Directive.
Report the number of lines below in which the word "FORMY" occurs. Nothing else is needed.

=== Begin Enclosure ===

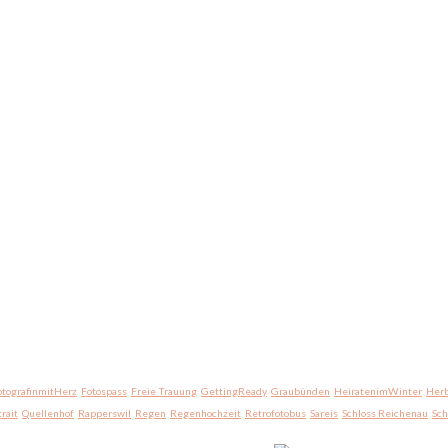
otografinmitHerz
Fotospass
Freie Trauung
GettingReady
Graubünden
HeiratenimWinter
Herb
trait
Quellenhof
Rapperswil
Regen
Regenhochzeit
Retrofotobus
Sareis
Schloss Reichenau
Sc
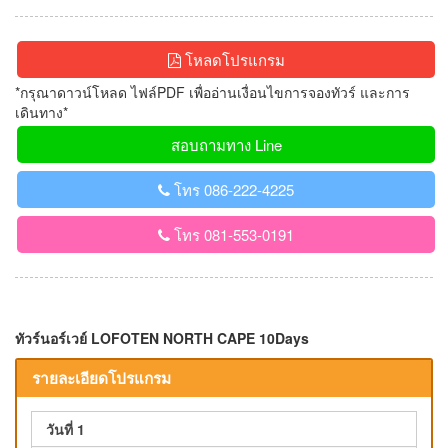
โหลดโปรแกรม
*กรุณาดาวน์โหลด ไฟล์PDF เพื่ออ่านเงื่อนไขการจองทัวร์ และการ
เดินทาง*
สอบถามทาง Line
โทร 086-222-4225
โทร 081-553-0191
ทัวร์นอร์เวย์ LOFOTEN NORTH CAPE 10Days
รายละเอียดโปรแกรม
วันที่ 1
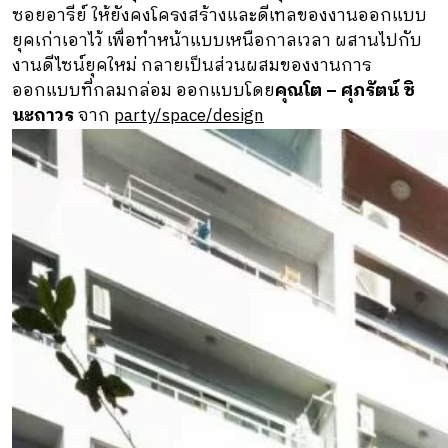
ซอยอารีย์ ให้ยังคงโครงสร้างและดีเทลของงานออกแบบ
ยุคเก่าเอาไว้ เพื่อทำหน้าแบบเหนือกาลเวลา ผสานไปกับ
งานดีไซน์ยุคใหม่ กลายเป็นส่วนผสมของงานการ
ออกแบบที่กลมกล่อม ออกแบบโดย
คุณโต – ศุภรัตน์ ชิ
นะถาวร
จาก
party/space/design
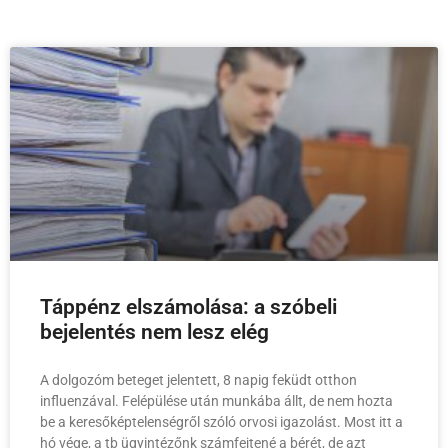
Táppénz elszámolása: a szóbeli
bejelentés nem lesz elég
A dolgozóm beteget jelentett, 8 napig feküdt otthon
influenzával. Felépülése után munkába állt, de nem hozta
be a keresőképtelenségről szóló orvosi igazolást. Most itt a
hó vége, a tb ügyintézőnk számfejtené a bérét, de azt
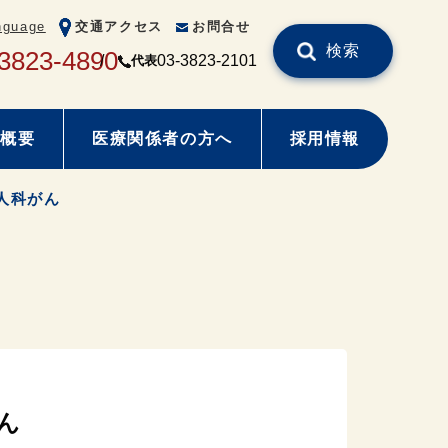
nguage
交通アクセス
お問合せ
検索
3823-4890
03-3823-2101
代表
概要
医療関係者の方へ
採用情報
人科がん
ん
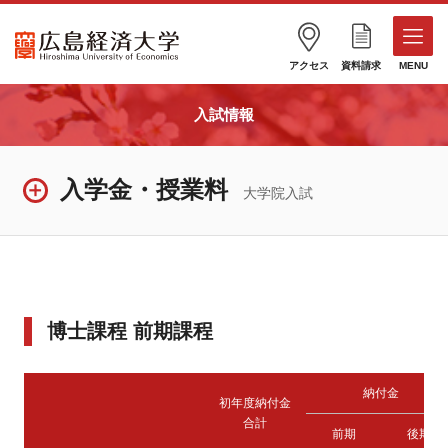
アクセス
資料請求
MENU
入試情報
入学金・授業料
大学院入試
博士課程 前期課程
納付金
初年度納付金
合計
前期
後期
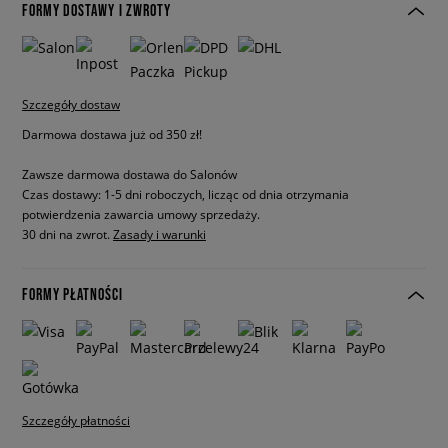
FORMY DOSTAWY I ZWROTY
Szczegóły dostaw
Darmowa dostawa już od 350 zł!
Zawsze darmowa dostawa do Salonów
Czas dostawy: 1-5 dni roboczych, licząc od dnia otrzymania
potwierdzenia zawarcia umowy sprzedaży.
30 dni na zwrot.
Zasady i warunki
FORMY PŁATNOŚCI
Szczegóły płatności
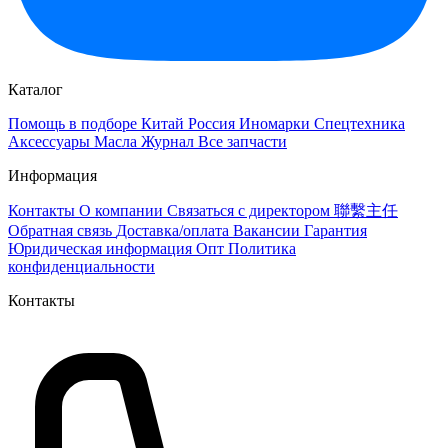
Каталог
Помощь в подборе
Китай
Россия
Иномарки
Спецтехника
Аксессуары
Масла
Журнал
Все запчасти
Информация
Контакты
О компании
Связаться с директором 聯繫主任
Обратная связь
Доставка/оплата
Вакансии
Гарантия
Юридическая информация
Опт
Политика
конфиденциальности
Контакты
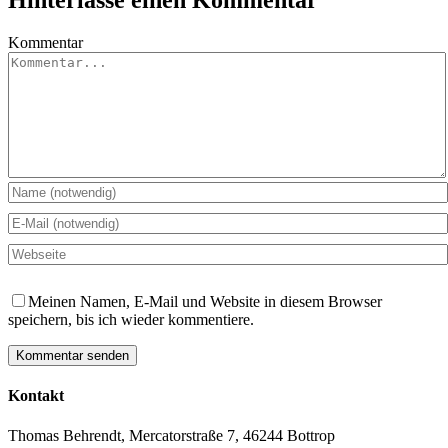
Hinterlasse einen Kommentar
Kommentar
Meinen Namen, E-Mail und Website in diesem Browser
speichern, bis ich wieder kommentiere.
Kontakt
Thomas Behrendt, Mercatorstraße 7, 46244 Bottrop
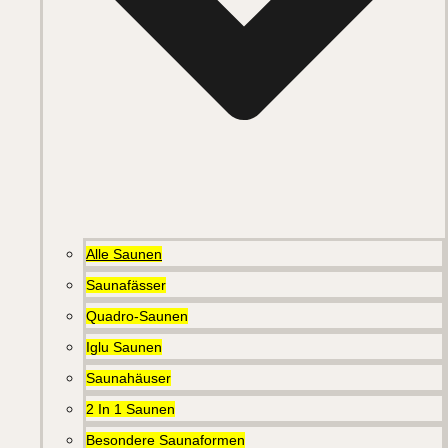
Alle Saunen
Saunafässer
Quadro-Saunen
Iglu Saunen
Saunahäuser
2 In 1 Saunen
Besondere Saunaformen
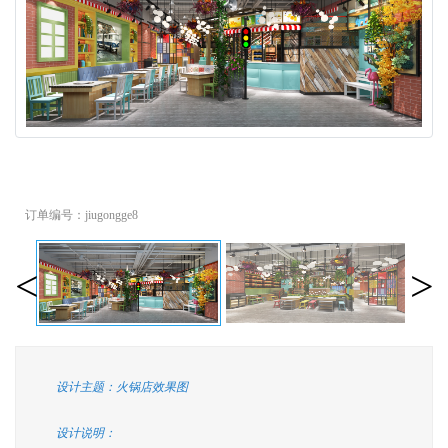
订单编号：jiugongge8
<
>
设计主题：火锅店效果图
设计说明：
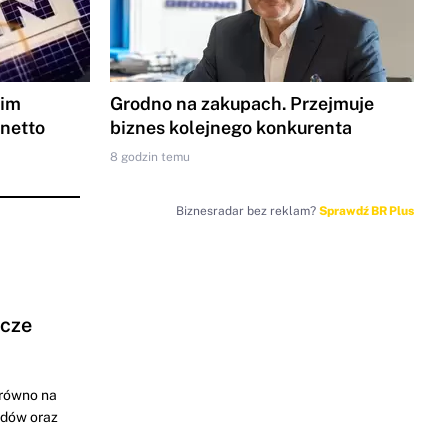
gim
Grodno na zakupach. Przejmuje
 netto
biznes kolejnego konkurenta
8 godzin temu
Biznesradar bez reklam?
Sprawdź BR Plus
ocze
arówno na
odów oraz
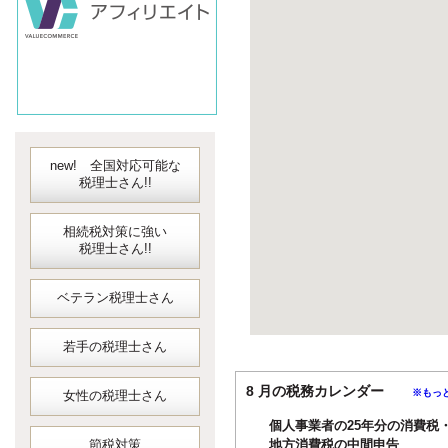
new! 全国対応可能な
税理士さん!!
相続税対策に強い
税理士さん!!
ベテラン税理士さん
若手の税理士さん
8 月の税務カレンダー
※もっ
女性の税理士さん
個人事業者の25年分の消費税
節税対策
地方消費税の中間申告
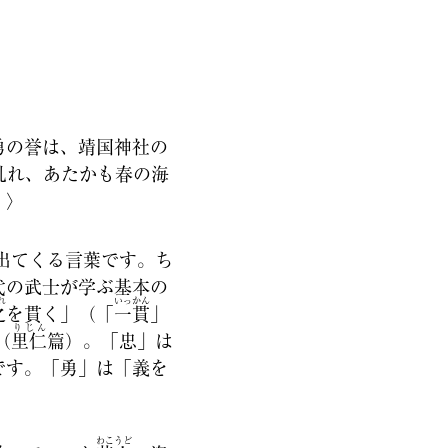
勇の誉は、靖国神社の
乱れ、あたかも春の海
。〉
出てくる言葉です。ち
代の武士が学ぶ基本の
れ
いっかん
之
を貫く」（「
一貫
」
りじん
（
里仁
篇）。「忠」は
です。「勇」は「義を
わこうど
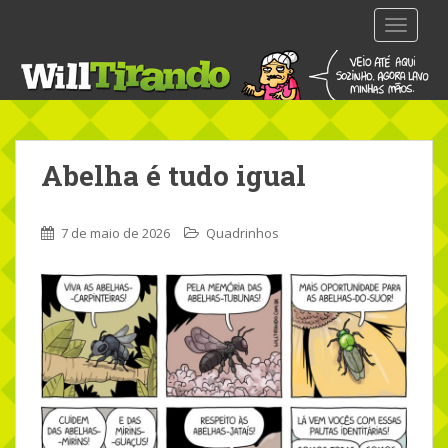
S
TOGGLE
k
i
p
t
o
m
Abelha é tudo igual
a
i
n
7 de maio de 2026
Quadrinhos
c
o
n
t
e
n
t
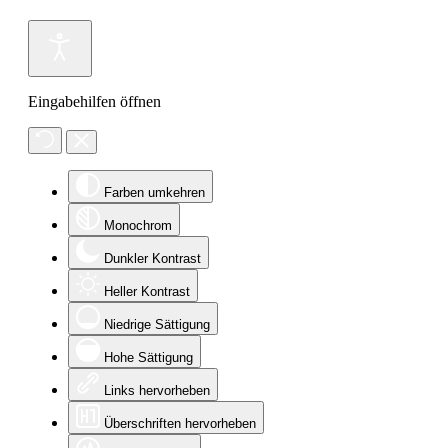
Eingabehilfen öffnen
Farben umkehren
Monochrom
Dunkler Kontrast
Heller Kontrast
Niedrige Sättigung
Hohe Sättigung
Links hervorheben
Überschriften hervorheben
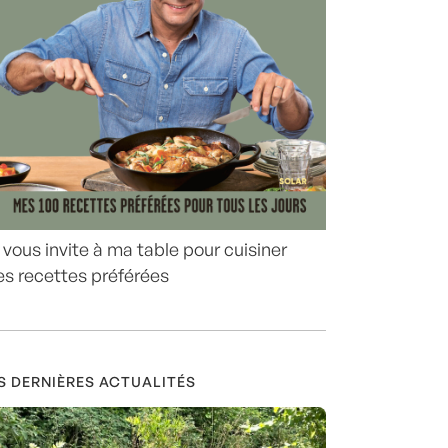
 vous invite à ma table pour cuisiner
s recettes préférées
S DERNIÈRES ACTUALITÉS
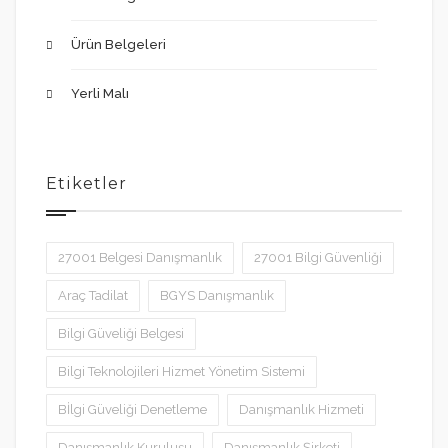
Ürün Belgeleri
Yerli Malı
Etiketler
27001 Belgesi Danışmanlık
27001 Bilgi Güvenliği
Araç Tadilat
BGYS Danışmanlık
Bilgi Güveliği Belgesi
Bilgi Teknolojileri Hizmet Yönetim Sistemi
Bİlgi Güveliği Denetleme
Danışmanlık Hizmeti
Danışmanlık Kuruluşu
Danışmanlık Şirketi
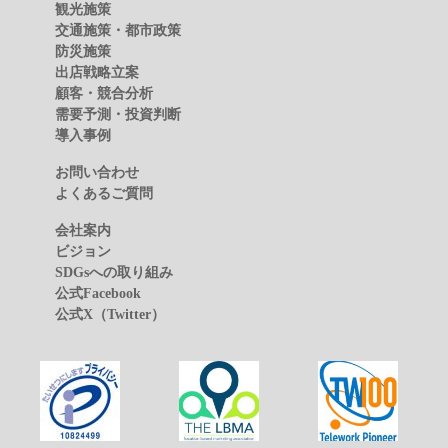
観光施策
交通施策・都市政策
防災施策
出店戦略立案
顧客・競合分析
需要予測・投資判断
導入事例
お問い合わせ
よくあるご質問
会社案内
ビジョン
SDGsへの取り組み
公式Facebook
公式X（Twitter）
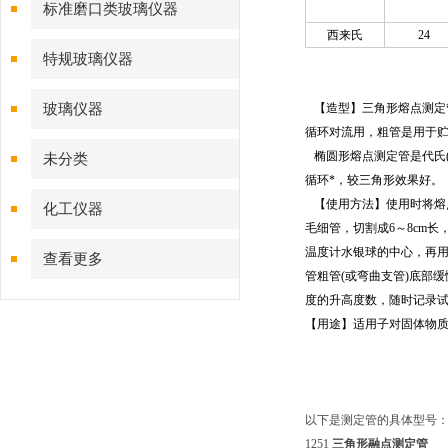
标准磨口类玻璃仪器
西来氏
24
特规玻璃仪器
玻璃仪器
【造型】三角形熔点测定
循环对流用，粗管是用于
椭圆形熔点测定管是代氏
未分类
循环*，较三角形效果好。
【使用方法】使用时将熔
化工仪器
毛细管，切割成6～8cm
温度计水银球的中心，再
查看更多
管粗管(或弯曲支管)底部
度的升高度数，随时记录
【用途】适用子对固体物
以下是测定管的具体型号
1251
三角形融点测定管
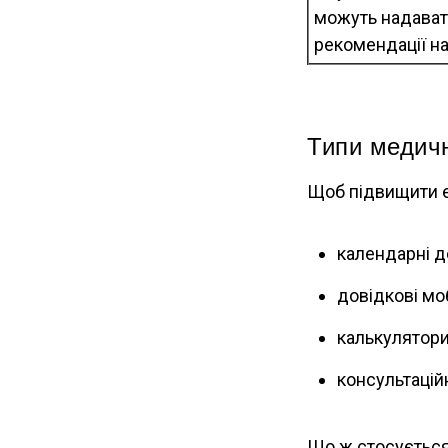
можуть надават
рекомендації н
Типи медичн
Щоб підвищити еф
календарні д
довідкові моб
калькулятори
консультацій
Що ж стосується 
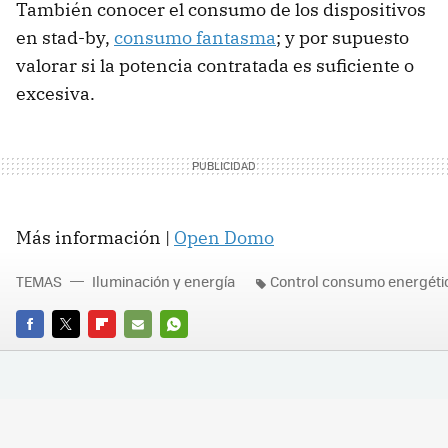
También conocer el consumo de los dispositivos
en stad-by,
consumo fantasma
; y por supuesto
valorar si la potencia contratada es suficiente o
excesiva.
Más información |
Open Domo
TEMAS
Iluminación y energía
Control consumo energéti
FACEBOOK
TWITTER
FLIPBOARD
E-
WHATSAPP
MAIL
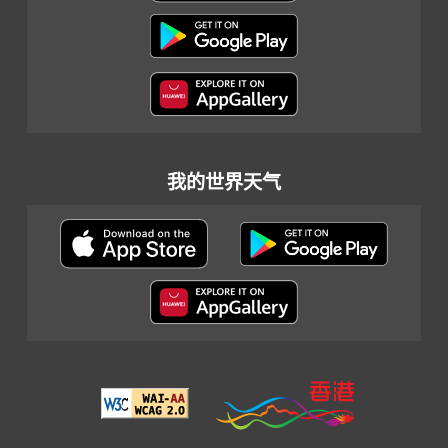
我的世界天气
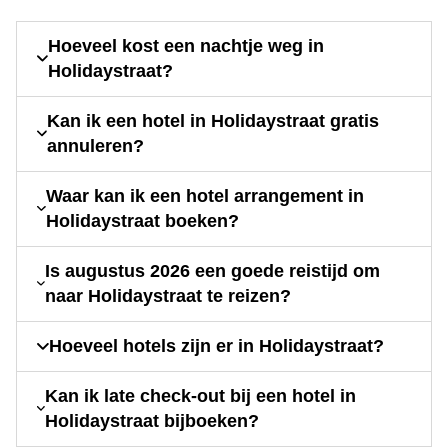
Hoeveel kost een nachtje weg in
Holidaystraat?
Kan ik een hotel in Holidaystraat gratis
annuleren?
Waar kan ik een hotel arrangement in
Holidaystraat boeken?
Is augustus 2026 een goede reistijd om
naar Holidaystraat te reizen?
Hoeveel hotels zijn er in Holidaystraat?
Kan ik late check-out bij een hotel in
Holidaystraat bijboeken?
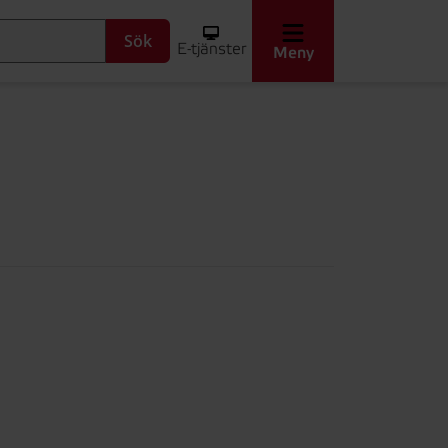
Sök
E-tjänster
Meny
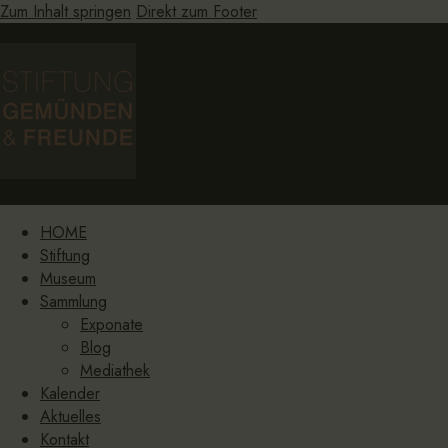
Zum Inhalt springen
Direkt zum Footer
HOME
Stiftung
Museum
Sammlung
Exponate
Blog
Mediathek
Kalender
Aktuelles
Kontakt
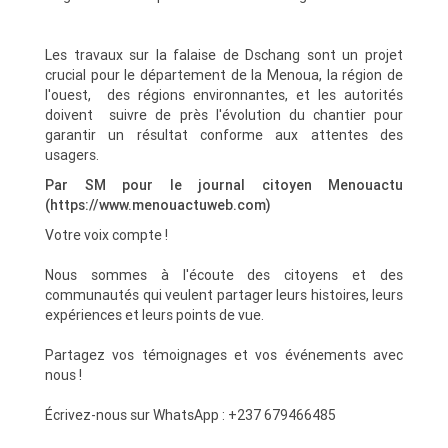
Les travaux sur la falaise de Dschang sont un projet
crucial pour le département de la Menoua, la région de
l'ouest, des régions environnantes, et les autorités
doivent suivre de près l'évolution du chantier pour
garantir un résultat conforme aux attentes des
usagers.
Par SM pour le journal citoyen Menouactu
(https://www.menouactuweb.com)
Votre voix compte !
Nous sommes à l'écoute des citoyens et des
communautés qui veulent partager leurs histoires, leurs
expériences et leurs points de vue.
Partagez vos témoignages et vos événements avec
nous !
Écrivez-nous sur WhatsApp : +237 679466485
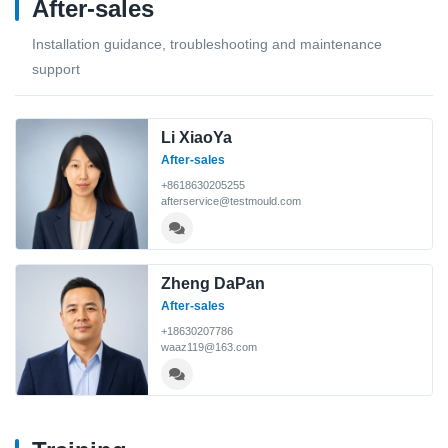
After-sales
Installation guidance, troubleshooting and maintenance
support
Li XiaoYa
After-sales
+8618630205255
afterservice@testmould.com
Zheng DaPan
After-sales
+18630207786
waaz119@163.com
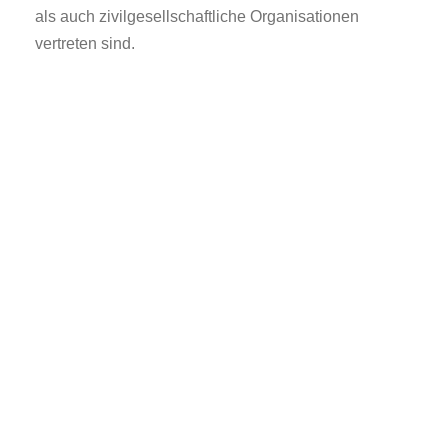
als auch zivilgesellschaftliche Organisationen
vertreten sind.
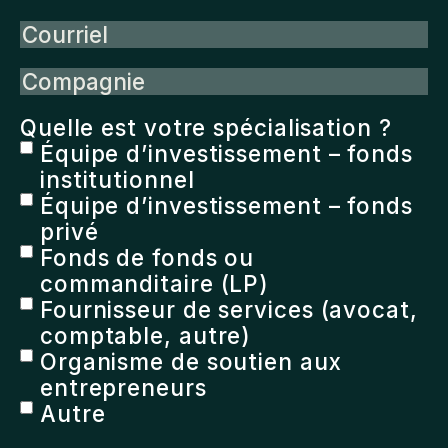
Courriel
Compagnie
Quelle est votre spécialisation ?
Équipe d’investissement – fonds
institutionnel
Équipe d’investissement – fonds
privé
Fonds de fonds ou
commanditaire (LP)
Fournisseur de services (avocat,
comptable, autre)
Organisme de soutien aux
entrepreneurs
Autre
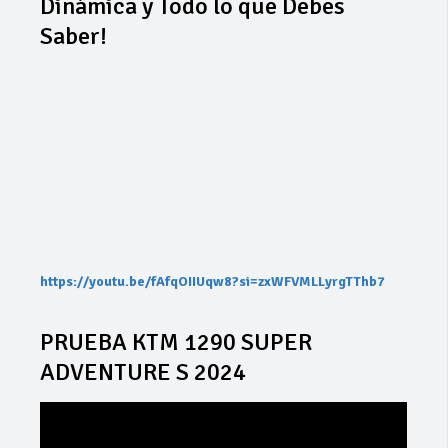
Dinámica y Todo lo que Debes
Saber!
https://youtu.be/fAfqOIIUqw8?si=zxWFVMLLyrgTThb7
PRUEBA KTM 1290 SUPER
ADVENTURE S 2024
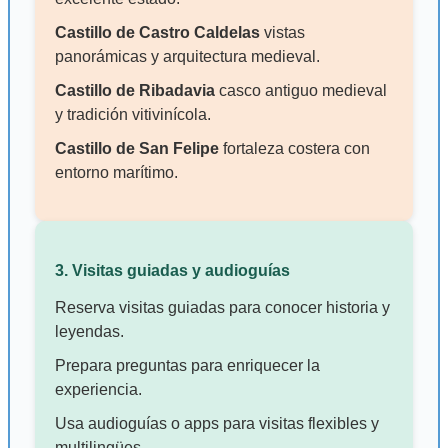
Castillo de Castro Caldelas
vistas
panorámicas y arquitectura medieval.
Castillo de Ribadavia
casco antiguo medieval
y tradición vitivinícola.
Castillo de San Felipe
fortaleza costera con
entorno marítimo.
3. Visitas guiadas y audioguías
Reserva visitas guiadas para conocer historia y
leyendas.
Prepara preguntas para enriquecer la
experiencia.
Usa audioguías o apps para visitas flexibles y
multilingües.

=== End Enclosure ===

Solution to this problem.
2